# TASK BRIEF
Scan the entries below for the word "growth" and copy every line in which it occurs.

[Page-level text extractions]
________
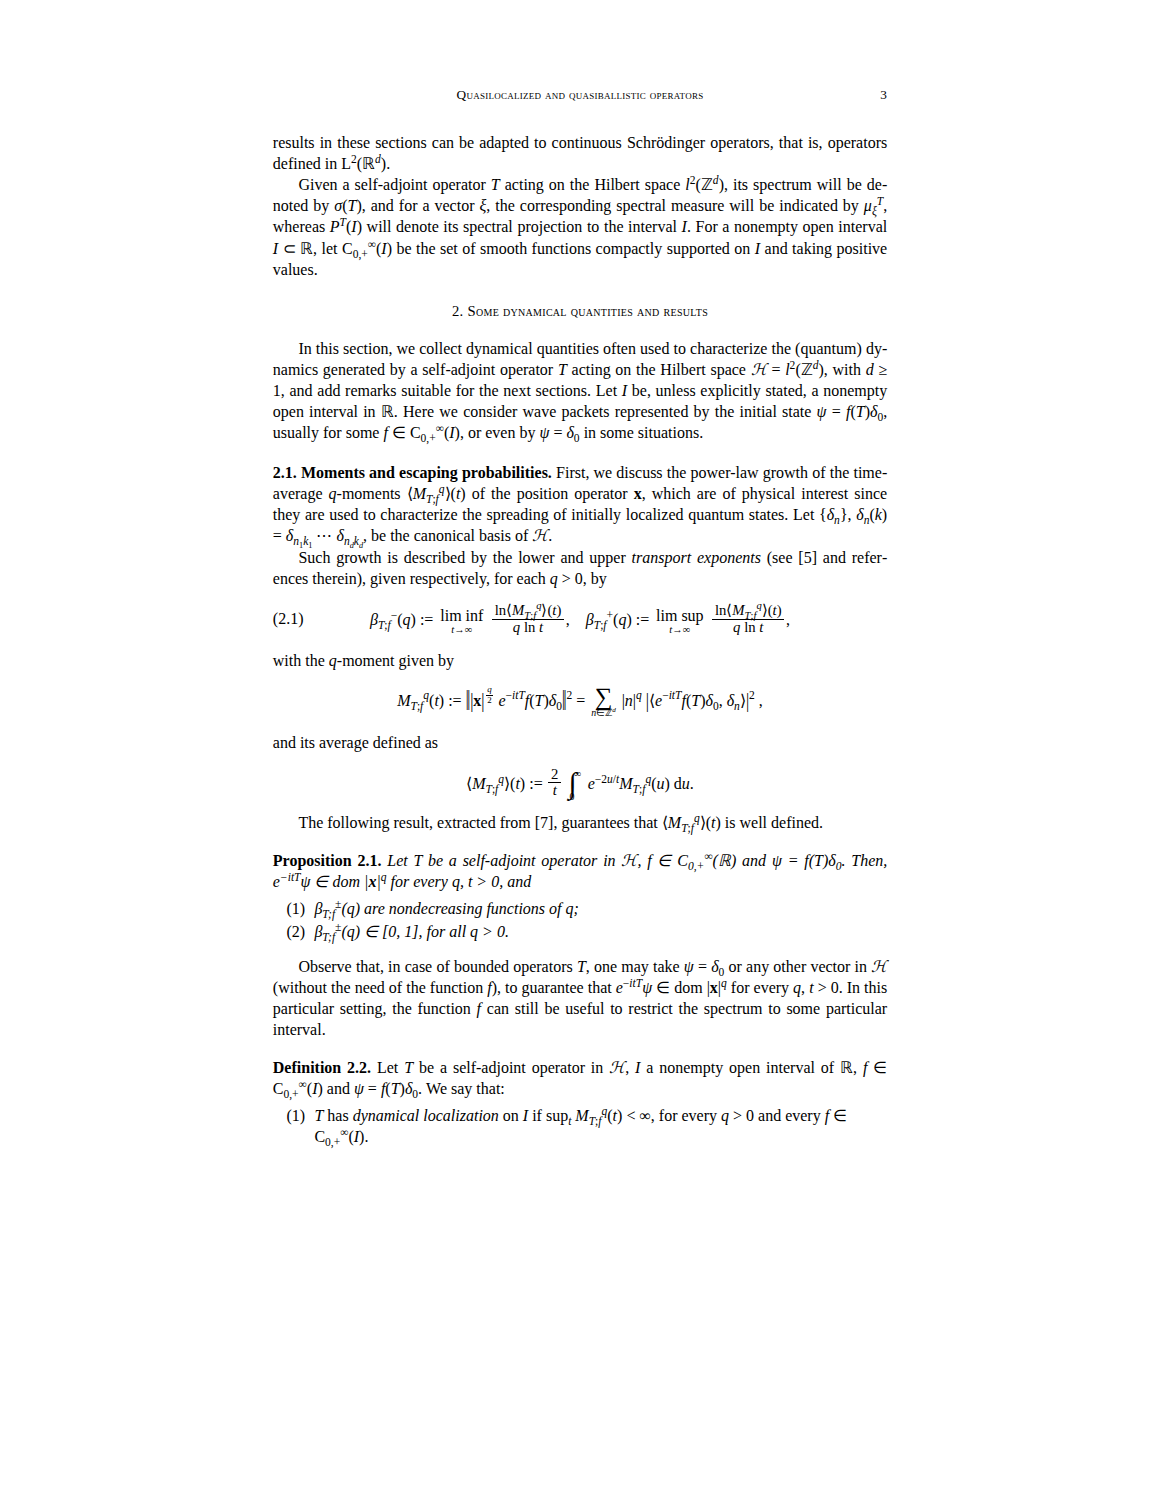Quasilocalized and quasiballistic operators 3
results in these sections can be adapted to continuous Schrödinger operators, that is, operators defined in L2(ℝd).
Given a self-adjoint operator T acting on the Hilbert space l2(ℤd), its spectrum will be denoted by σ(T), and for a vector ξ, the corresponding spectral measure will be indicated by μξT, whereas PT(I) will denote its spectral projection to the interval I. For a nonempty open interval I ⊂ ℝ, let C0,+∞(I) be the set of smooth functions compactly supported on I and taking positive values.
2. Some dynamical quantities and results
In this section, we collect dynamical quantities often used to characterize the (quantum) dynamics generated by a self-adjoint operator T acting on the Hilbert space ℋ = l2(ℤd), with d ≥ 1, and add remarks suitable for the next sections. Let I be, unless explicitly stated, a nonempty open interval in ℝ. Here we consider wave packets represented by the initial state ψ = f(T)δ0, usually for some f ∈ C0,+∞(I), or even by ψ = δ0 in some situations.
2.1. Moments and escaping probabilities. First, we discuss the power-law growth of the time-average q-moments ⟨MT;fq⟩(t) of the position operator x, which are of physical interest since they are used to characterize the spreading of initially localized quantum states. Let {δn}, δn(k) = δn1k1 ⋯ δndkd, be the canonical basis of ℋ.
Such growth is described by the lower and upper transport exponents (see [5] and references therein), given respectively, for each q > 0, by
(2.1) βT;f−(q) := lim inf t→∞ ln⟨MT;fq⟩(t) q ln t, βT;f+(q) := lim sup t→∞ ln⟨MT;fq⟩(t) q ln t,
with the q-moment given by
MT;fq(t) := ‖|x|q 2 e−itTf(T)δ0‖2 = ∑n∈ℤd |n|q |⟨e−itTf(T)δ0, δn⟩|2 ,
and its average defined as
⟨MT;fq⟩(t) := 2 t ∞∫0 e−2u/tMT;fq(u) du.
The following result, extracted from [7], guarantees that ⟨MT;fq⟩(t) is well defined.
Proposition 2.1. Let T be a self-adjoint operator in ℋ, f ∈ C0,+∞(ℝ) and ψ = f(T)δ0. Then, e−itTψ ∈ dom |x|q for every q, t > 0, and
βT;f±(q) are nondecreasing functions of q;
βT;f±(q) ∈ [0, 1], for all q > 0.
Observe that, in case of bounded operators T, one may take ψ = δ0 or any other vector in ℋ (without the need of the function f), to guarantee that e−itTψ ∈ dom |x|q for every q, t > 0. In this particular setting, the function f can still be useful to restrict the spectrum to some particular interval.
Definition 2.2. Let T be a self-adjoint operator in ℋ, I a nonempty open interval of ℝ, f ∈ C0,+∞(I) and ψ = f(T)δ0. We say that:
T has dynamical localization on I if supt MT;fq(t) < ∞, for every q > 0 and every f ∈ C0,+∞(I).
________
# EXERCISE RESULT
2.1. Moments and escaping probabilities. First, we discuss the power-law growth of the time-average q-moments ⟨MT;fq⟩(t) of the position operator x, which are of physical interest since they are used to characterize the spreading of initially localized quantum states. Let {δn}, δn(k) = δn1k1 ⋯ δndkd, be the canonical basis of ℋ.
Such growth is described by the lower and upper transport exponents (see [5] and references therein), given respectively, for each q > 0, by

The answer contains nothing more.